Lisas Kinder, besonders Leonie, kommen nun immer wieder am Spielplatz mit Elli ins Gespräch. Sie ist die Beobachterin, die erkennt, dass Ruben von seinen Mitschülern gemobbt wird und Fiona mit ihrem Liebeskummer nicht fertig wird und eine Dummheit begehen könnte. In dieser Zeit sitzt Lisa in der Redaktionssitzung und denkt sich wundervolle Themen zu fantastischen Familienunternehmungen aus oder fotografiert ihr zubereitetes vegetarisches oder veganes Essen, dass sowieso niemand in ihrer Familie auf dem Teller haben möchte.

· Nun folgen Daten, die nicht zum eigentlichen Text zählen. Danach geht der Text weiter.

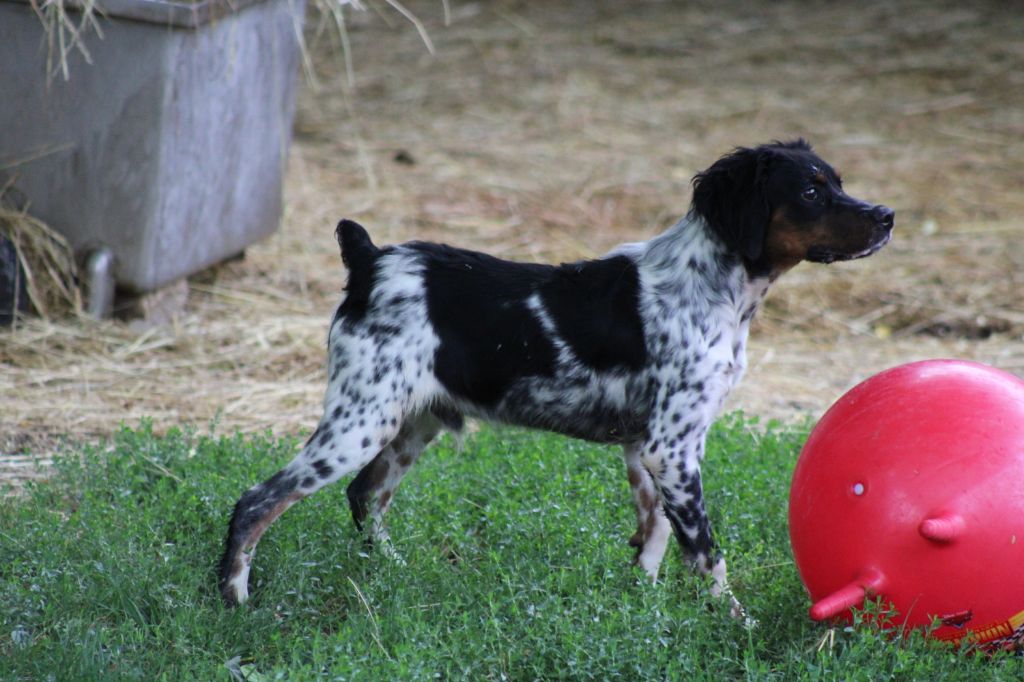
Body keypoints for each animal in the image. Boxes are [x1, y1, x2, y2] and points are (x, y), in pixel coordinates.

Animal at [220, 139, 892, 610]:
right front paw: (735, 624)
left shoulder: (646, 448)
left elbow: (652, 535)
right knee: (256, 503)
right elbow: (706, 553)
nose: (886, 215)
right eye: (811, 192)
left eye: (837, 182)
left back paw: (395, 574)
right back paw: (234, 598)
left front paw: (644, 607)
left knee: (365, 495)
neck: (715, 288)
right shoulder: (673, 448)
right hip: (358, 421)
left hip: (410, 421)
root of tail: (370, 259)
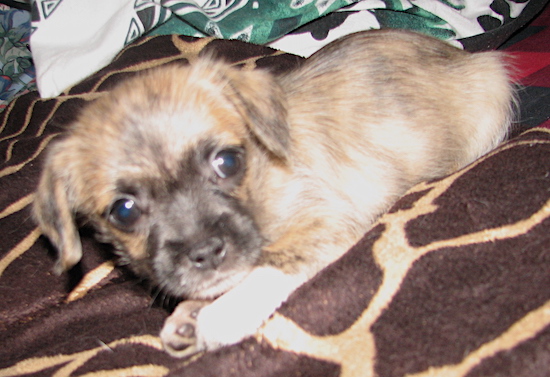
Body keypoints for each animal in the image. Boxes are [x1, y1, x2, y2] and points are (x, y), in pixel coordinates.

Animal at [33, 29, 516, 356]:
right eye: (124, 211)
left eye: (227, 162)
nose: (205, 252)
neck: (264, 175)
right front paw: (189, 313)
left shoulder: (325, 219)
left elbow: (271, 263)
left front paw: (221, 313)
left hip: (491, 95)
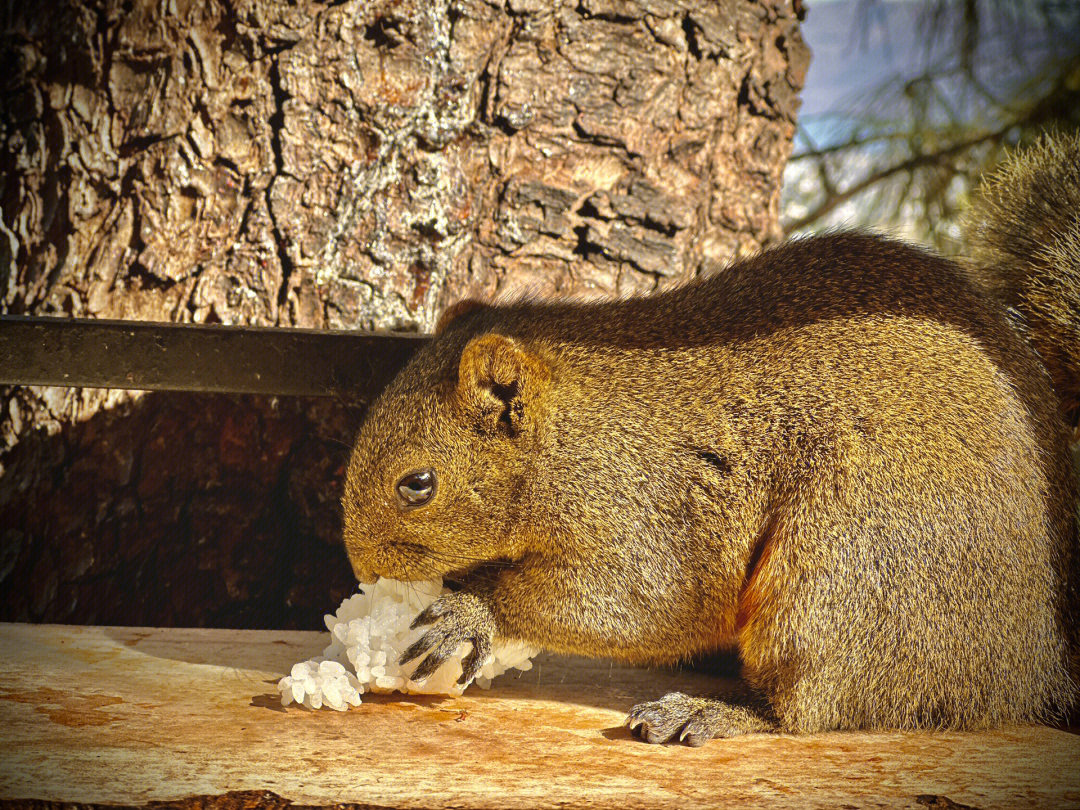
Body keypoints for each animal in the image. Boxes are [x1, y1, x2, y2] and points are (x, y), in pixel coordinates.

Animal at [339, 133, 1080, 747]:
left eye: (417, 484)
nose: (364, 571)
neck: (572, 440)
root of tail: (1036, 666)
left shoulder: (648, 515)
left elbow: (628, 604)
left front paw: (470, 611)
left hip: (850, 573)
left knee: (811, 705)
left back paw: (713, 712)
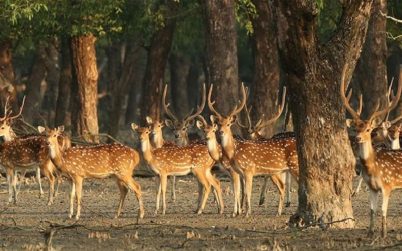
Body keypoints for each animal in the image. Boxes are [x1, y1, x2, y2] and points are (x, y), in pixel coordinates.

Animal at [207, 84, 298, 216]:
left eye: (228, 124)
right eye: (218, 124)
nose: (221, 132)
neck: (233, 153)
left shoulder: (248, 169)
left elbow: (246, 192)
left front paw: (245, 213)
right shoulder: (240, 172)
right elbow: (241, 191)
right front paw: (238, 212)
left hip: (293, 166)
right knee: (283, 186)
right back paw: (279, 211)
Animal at [340, 63, 402, 236]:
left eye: (368, 129)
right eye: (355, 128)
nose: (357, 138)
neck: (373, 168)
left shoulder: (387, 185)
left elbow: (383, 210)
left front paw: (384, 233)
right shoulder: (373, 188)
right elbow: (372, 210)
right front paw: (370, 232)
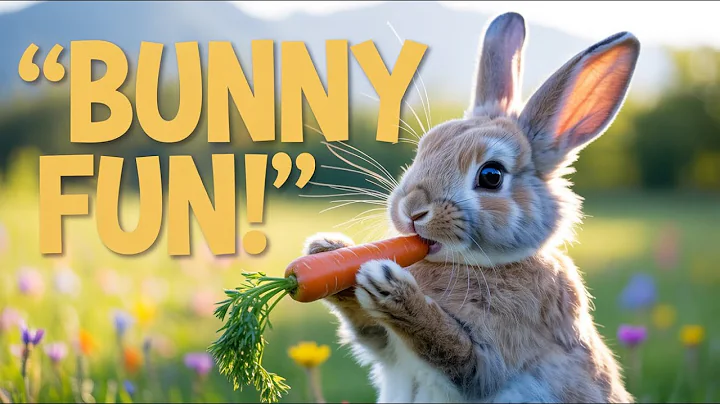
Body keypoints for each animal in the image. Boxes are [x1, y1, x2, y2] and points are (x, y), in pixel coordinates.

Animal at [304, 11, 640, 404]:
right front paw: (327, 250)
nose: (412, 208)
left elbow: (453, 349)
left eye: (491, 176)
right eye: (424, 148)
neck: (470, 264)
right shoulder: (386, 347)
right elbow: (366, 325)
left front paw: (390, 288)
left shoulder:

Ulrike Herwig lässt nun diese beiden Lebenswelten von Lisa und Elli mal mit Ironie, mal realistischer Bitterkeit aufeinanderprallen. Klar ist, dass in den gutsituierten Kreisen Großzügigkeit an Gegenleistungen gekoppelt werden und sich soziales Denken nur in der Abgabe von dem äußert, was man sowieso nicht mehr haben möchte. Manchmal kann man wirklich leicht schmunzeln, wenn die Autorin die Lebensweise der gut dastehenden Mittelschicht mit viel Sarkasmus und dem Aufzeigen ihrer Doppelmoral beschreibt. Dass diese Geschichte ganz unsentimental auf ein gutes Ende zusteuert, freut die Leser und Leserinnen. Und es freut sie, wenn die handelnden Personen einfach mal ihr Smartphone beiseite legen und dem anderen zuhören.